The storage contents of the non-volatile memory for correction as the above-mentioned reference table 7 can be used as they are at the time of imaging, but are stored in an erasable ROM such as a memory card as shown at 11 in FIG. Then, it may be connected to the DSP 9 and used as a unique correction value of the lens 2 when the camera 1 is set up.

In the above-described configuration, the replacement lens newly mounted on the camera 1 captures and stores a cross hatch in the reference table 7 so as to correct the state of distortion, but this operation is automated as a setup program of the camera itself. It is also possible. That is, when a lens distortion correction command is issued in the camera setup item, zoom driving starts automatically, scanning is performed from the long focal point to the short focal point while performing a correction operation, and the intermediate state is picked up and the DSP is performed.
The correction is made in step 9. Further, it is also possible for the DSP 9 to perform an interpolation operation without storing detailed data in the correction nonvolatile memory 7 one by one. In FIG. 1, the DSP 7 is responsible for the correction processing, but the image distortion can be corrected by controlling the driving clock of the CCD.
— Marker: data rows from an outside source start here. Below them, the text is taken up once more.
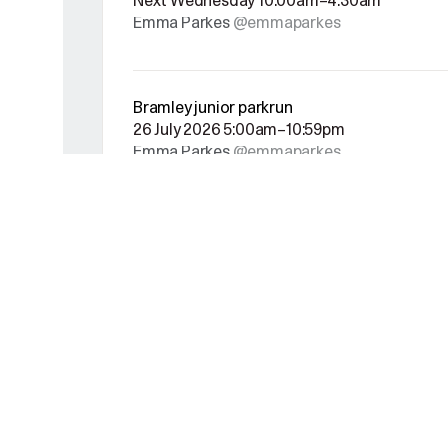
Next Wednesday 10:00am–4:30am
Emma Parkes
@emmaparkes
Bramley junior parkrun
26 July 2026 5:00am–10:59pm
Emma Parkes
@emmaparkes
Decathlon Leeds 5k running race
19 July 2026 9:00am–11:55am
Emma Parkes
@emmaparkes
European Athletics Championships Birming
This Monday 5:00am–10:59pm
Emma Parkes
@emmaparkes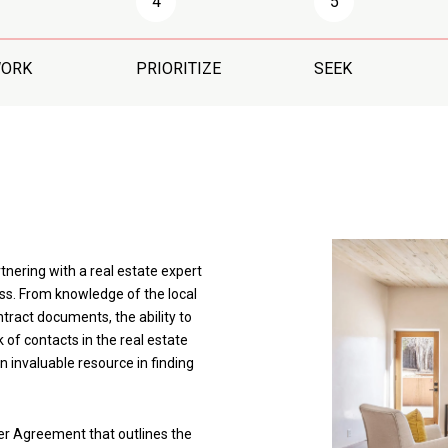
4
5
WORK
PRIORITIZE
SEEK
rtnering with a real estate expert
ss. From knowledge of the local
ract documents, the ability to
 of contacts in the real estate
an invaluable resource in finding
ker Agreement that outlines the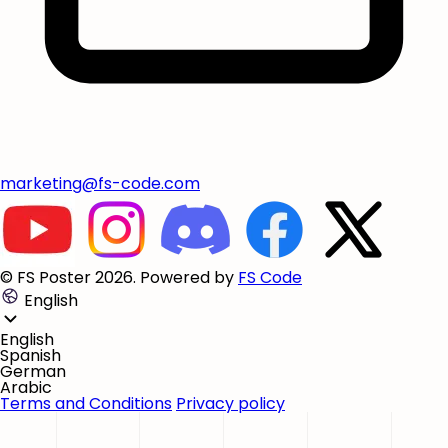
marketing@fs-code.com
© FS Poster 2026. Powered by
FS Code
English
English
Spanish
German
Arabic
Terms and Conditions
Privacy policy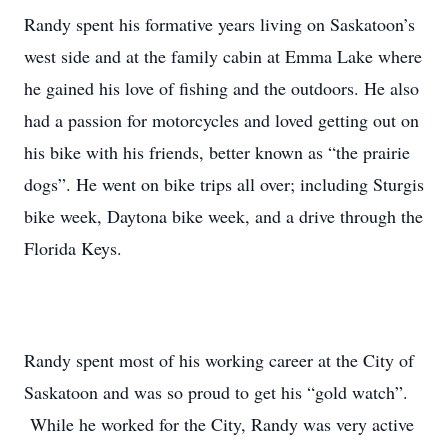
Randy spent his formative years living on Saskatoon’s
west side and at the family cabin at Emma Lake where
he gained his love of fishing and the outdoors. He also
had a passion for motorcycles and loved getting out on
his bike with his friends, better known as “the prairie
dogs”. He went on bike trips all over; including Sturgis
bike week, Daytona bike week, and a drive through the
Florida Keys.
Randy spent most of his working career at the City of
Saskatoon and was so proud to get his “gold watch”.
While he worked for the City, Randy was very active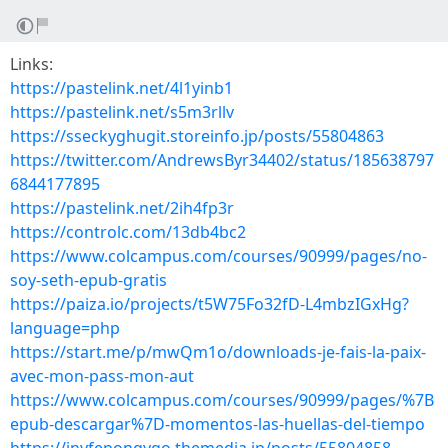
Links:
https://pastelink.net/4l1yinb1
https://pastelink.net/s5m3rllv
https://sseckyghugit.storeinfo.jp/posts/55804863
https://twitter.com/AndrewsByr34402/status/185638797
6844177895
https://pastelink.net/2ih4fp3r
https://controlc.com/13db4bc2
https://www.colcampus.com/courses/90999/pages/no-
soy-seth-epub-gratis
https://paiza.io/projects/t5W75Fo32fD-L4mbzIGxHg?
language=php
https://start.me/p/mwQm1o/downloads-je-fais-la-paix-
avec-mon-pass-mon-aut
https://www.colcampus.com/courses/90999/pages/%7B
epub-descargar%7D-momentos-las-huellas-del-tiempo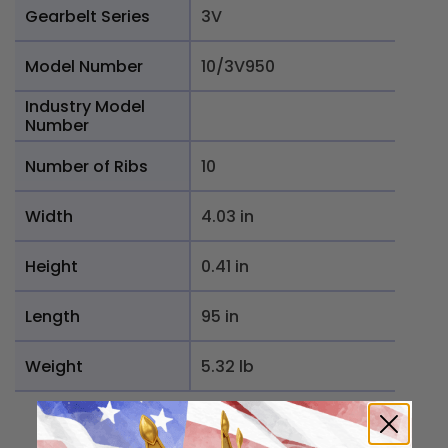
Gearbelt Series
3V
Model Number
10/3V950
Industry Model
Number
Number of Ribs
10
Width
4.03 in
Height
0.41 in
Length
95 in
Weight
5.32 lb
According to the present invention, since the correction data is specific to the lens, the data of the lens may be provided by a lens maker as electronic data by electronic recording means. When using the camera, the lens setup data may be a medium such as a setup card, and inserting this card into the camera can save troublesome setup work such as cross-hatch imaging work. A connector is attached to the lens for the purpose of drive servo or the like.However, storage means for storing lens data is stored in the lens body, and the lens data is transmitted from the connector or by information transmission means such as an optical signal. It goes without saying that the image can be corrected by transmitting the signal to the camera body.

[0028]

According to the present invention, the distortion which is conspicuous among the aberrations of the lens as described above can be corrected by the operation inside the camera, which is effective in reducing the cost of the lens and reducing the weight of the lens. It is very effective when applied to cameras for news gathering. In addition, the impression from the consumer of the camera is that high-quality images can be obtained even if the total cost is low, so that the cost can be used for improving the performance of the camera itself. Further, according to this correction method, since the correction value is unique to the lens, it can be distributed on the market as lens data integrated with the lens, and the camera side is not necessarily described in the description of the present invention. There is an effect that the setup of the camera can be completed immediately just by attaching the lens without requiring a complicated setting operation.

[Brief description of the drawings]

FIG. 1 is a system diagram of an interchangeable lens camera according to the present invention.

FIG. 2 is an explanatory diagram of distortion of a lens used in the present invention.

[Explanation of symbols]

1 camera, 2 zoom lens, 7 nonvolatile memory lookup table for correction, 8 CCD, 9 DSP

Claims (3)

[Claims] 1. A method for correcting a difference between a reference pattern imaged via a camera and a distortion of an image output obtained from the camera by a correction means such as a digital signal processor to obtain a normal image output. A camera compatible with interchangeable lenses. 2. The interchangeable lens camera according to claim 1, wherein the distortion is corrected in conjunction with a lens state of a drive servo system of the zoom lens of the camera. 3. The camera according to claim 1, further comprising a storage unit for storing correction data in the lens body of the camera, wherein the correction data is transmitted to the camera when the lens body is mounted on the camera. 3. The interchangeable lens camera according to claim 1 or 2.